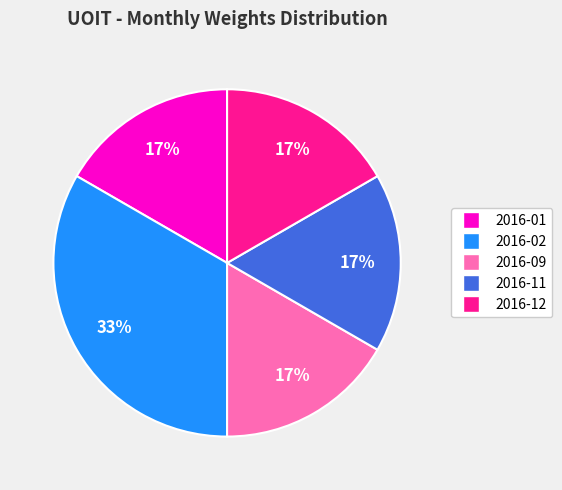

Is there a majority slice in this chart?

No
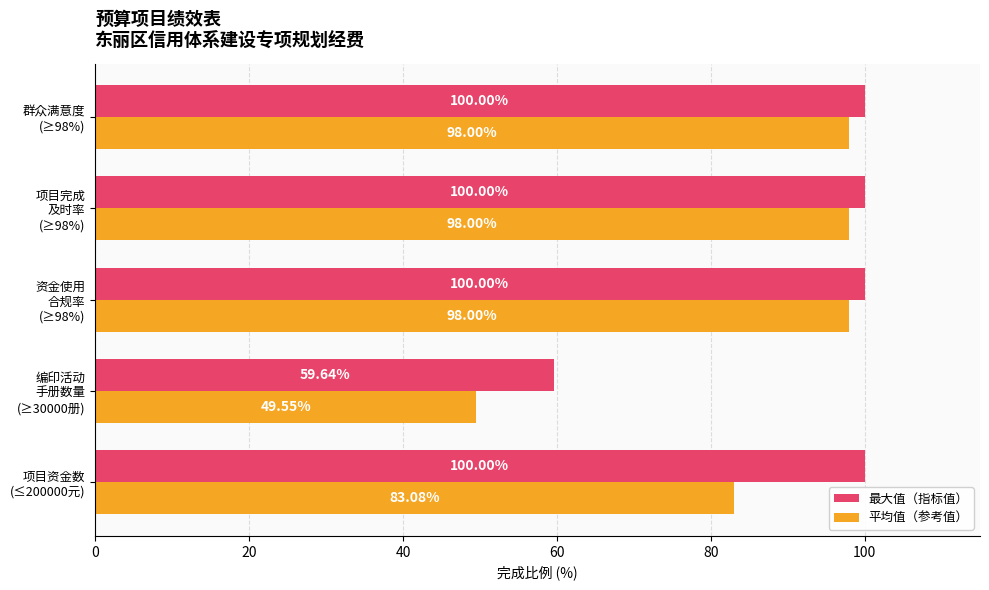

List the series in order of their overall mean, highest first.

最大值（指标值）, 平均值（参考值）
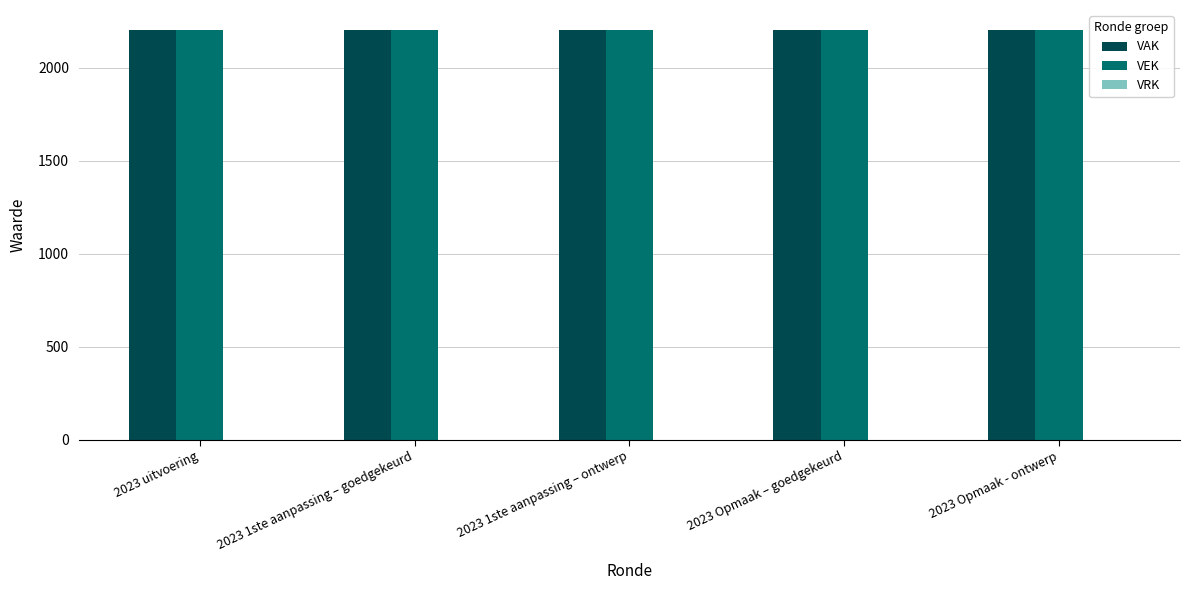

Reading right to left, what are all the values shown in this chart?

VAK: 2200	2200	2200	2200	2200
VEK: 2200	2200	2200	2200	2200
VRK: 0	0	0	0	0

──────────────────────────────

[Directions for this task] Repeat the rows word for word, from the line containing "Reading right to" through the end of the rows.

[The completed task]
Reading right to left, what are all the values shown in this chart?

VAK: 2200	2200	2200	2200	2200
VEK: 2200	2200	2200	2200	2200
VRK: 0	0	0	0	0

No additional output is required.